A typical convergence criterion for the mean shift algorithm is checking whether old centroids and new centroids are identical to each other. Report the final centroids `final_centroids` after convergence (15 pts) and the number of iterations needed to reach convergence `num_iter` (5 pts).

In [14]:
########################################
# Start your code here
delta = 1
old_centroids = old_cluster_centers

while delta > 0:
    new_centroids = []
    for c in old_centroids:
        new_centroids.append(get_new_centroid(c, X, 5))
        
    delta = 0
    for i, c in enumerate(old_centroids):
        if delta < get_distance(c, new_centroids[i]):
            delta = 1
            
    old_centroids = new_centroids
    
final_centroids = new_centroids
########################################

In [15]:
assert np.isclose(np.array(final_centroids).sum(), 24.840886688211803)
assert np.isclose((final_centroids[1] - final_centroids[2])[0], -31.595831127643677)

In [16]:
assert np.array(old_cluster_centers * 4).sum(axis = 0)[0] == 128

## 3. Gaussian Mixture Models (30 pts)

The Gaussian Mixture Models (GMM) is a generative algorithm based on expectation-maximization. In this problem, you will play with the built-in `sklearn.mixture.GaussainMixture` object.

### 3a: Import the object (10 pts)

Import the `sklearn.mixture.GaussianMixture` object.

In [17]:
########################################
# Start your code here
from sklearn.mixture import GaussianMixture
########################################

In [18]:
assert GaussianMixture.__init__

### 3b: Silhouette score and Calinski-Harabasz score (10 pts)

Apply the GMM to `X` with the following settings and report the resulting silhouette score `sil_score` and Calinski-Harabasz score `ch_score`.

- `n_components`: 4
- `random_state`: 42
- `covariance_type`: `tied`

In [19]:
########################################
# Start your code here
gmm = GaussianMixture(n_components = 4, random_state = 42, covariance_type = 'tied')
gmm.fit(X)
y_predict = gmm.predict(X)

from sklearn.metrics import silhouette_score, calinski_harabasz_score

sil_score = silhouette_score(X, y_predict)
ch_score = calinski_harabasz_score(X, y_predict)
########################################

In [20]:
assert np.isclose(sil_score * ch_score, 5086.217116738762)

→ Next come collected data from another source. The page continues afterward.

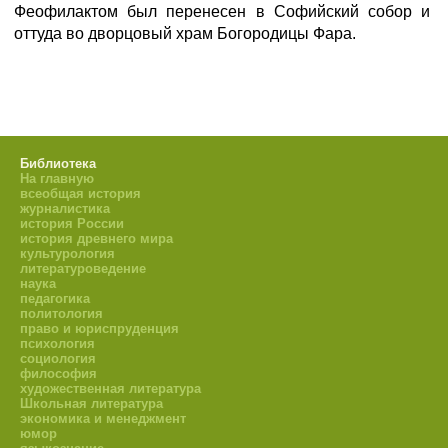
Феофилактом был перенесен в Софийский собор и
оттуда во дворцовый храм Богородицы Фара.
Библиотека
На главную
всеобщая история
журналистика
история России
история древнего мира
культурология
литературоведение
наука
педагогика
политология
право и юриспруденция
психология
социология
философия
художественная литература
Школьная литература
экономика и менеджмент
юмор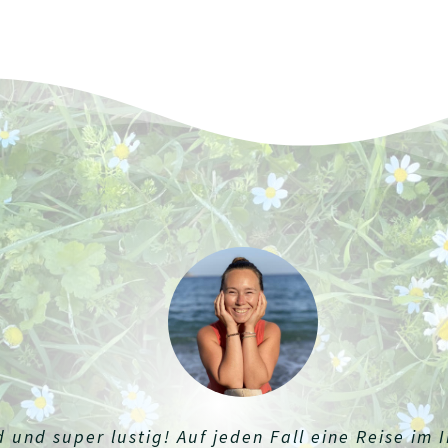
nd und super lustig! Auf jeden Fall eine Reise im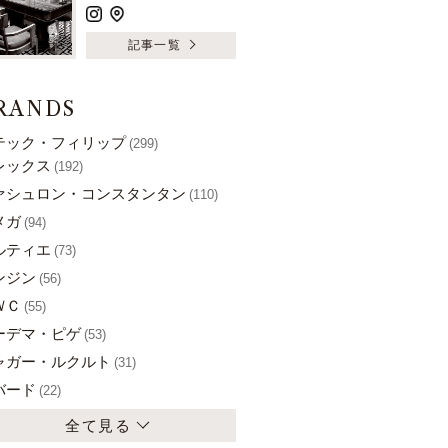
記事一覧
RANDS
テック・フィリップ
(299)
レックス
(192)
ァシュロン・コンスタンタン
(110)
メガ
(94)
ルティエ
(73)
ンジン
(56)
ＷＣ
(55)
ーデマ・ピゲ
(53)
ャガー・ルクルト
(31)
バード
(22)
全て見る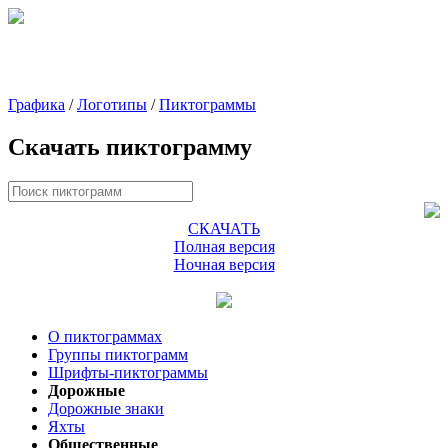
Графика
/
Логотипы
/
Пиктограммы
Скачать пиктограмму
СКАЧАТЬ
Полная версия
Ночная версия
О пиктограммах
Группы пиктограмм
Шрифты-пиктограммы
Дорожные
Дорожные знаки
Яхты
Общественные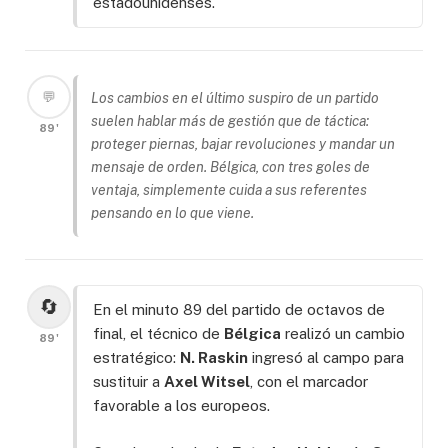
estadounidenses.
💬
Los cambios en el último suspiro de un partido
suelen hablar más de gestión que de táctica:
89'
proteger piernas, bajar revoluciones y mandar un
mensaje de orden. Bélgica, con tres goles de
ventaja, simplemente cuida a sus referentes
pensando en lo que viene.
🔄
En el minuto 89 del partido de octavos de
final, el técnico de
Bélgica
realizó un cambio
89'
estratégico:
N. Raskin
ingresó al campo para
sustituir a
Axel Witsel
, con el marcador
favorable a los europeos.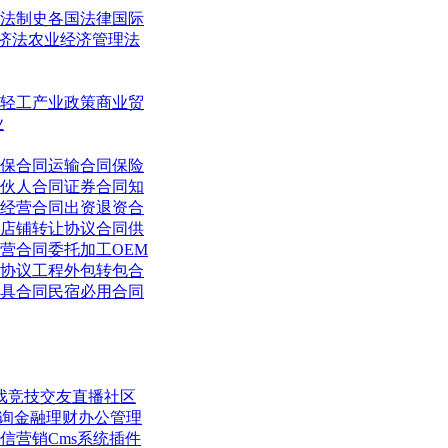
法制史
各国法律
国际
济法
农业经济管理法
轻工
产业政策
商业贸
业
保合同
运输合同
保险
伙人合同
证券合同
知
经营合同
出资退资合
店铺转让协议合同
供
营合同
委托加工OEM
协议
工程外包转包合
具合同
民宿必用合同
戏竞技
交友直播
社区
询
金融理财
办公管理
信营销
Cms系统
插件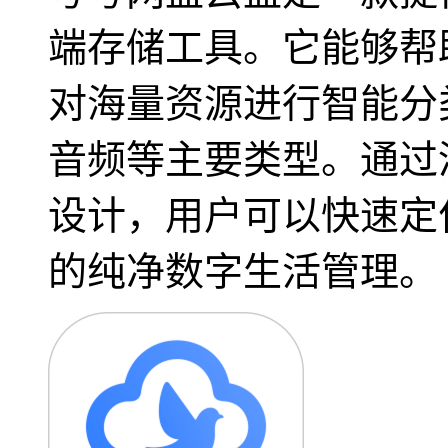
端存储工具。它能够帮
对海量资源进行智能分
音频等主要类型。通过
设计，用户可以快速定
的纯净数字生活管理。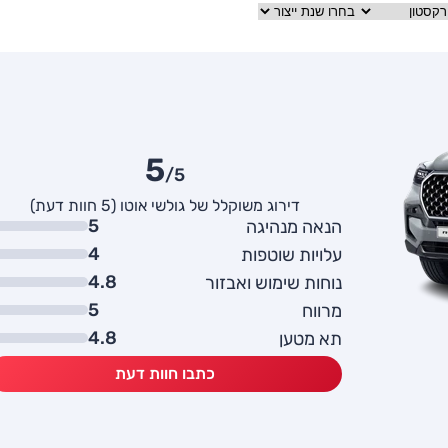
5
/5
דירוג משוקלל של גולשי אוטו (5 חוות דעת)
5
הנאה מנהיגה
4
עלויות שוטפות
4.8
נוחות שימוש ואבזור
5
מרווח
4.8
תא מטען
כתבו חוות דעת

### 3c: Mixed membership (10 pts)

GMM supports mixed membership, so points have probabilites of belonging to all clusters. Find the cluster that has the second highest of probability for 101st data point in `X` (i.e. the point indexed by 100). Save the cluster label to `sec_high_cluster` and the corresponding probabiltiy `sec_high_prob`. You should assume that clusters are labeled as 1-4 (i.e. there is no cluster 0).

In [21]:
########################################
# Start your code here
prob = gmm.predict_proba(X)[100, :]
prob_copy = prob.copy()

prob.sort()
sec_high_prob = prob[-2]
sec_high_cluster = np.where(prob_copy == sec_high_prob)[0] + 1
########################################

In [22]:
assert np.isclose(sec_high_prob * sec_high_cluster, 0.005392117243474652)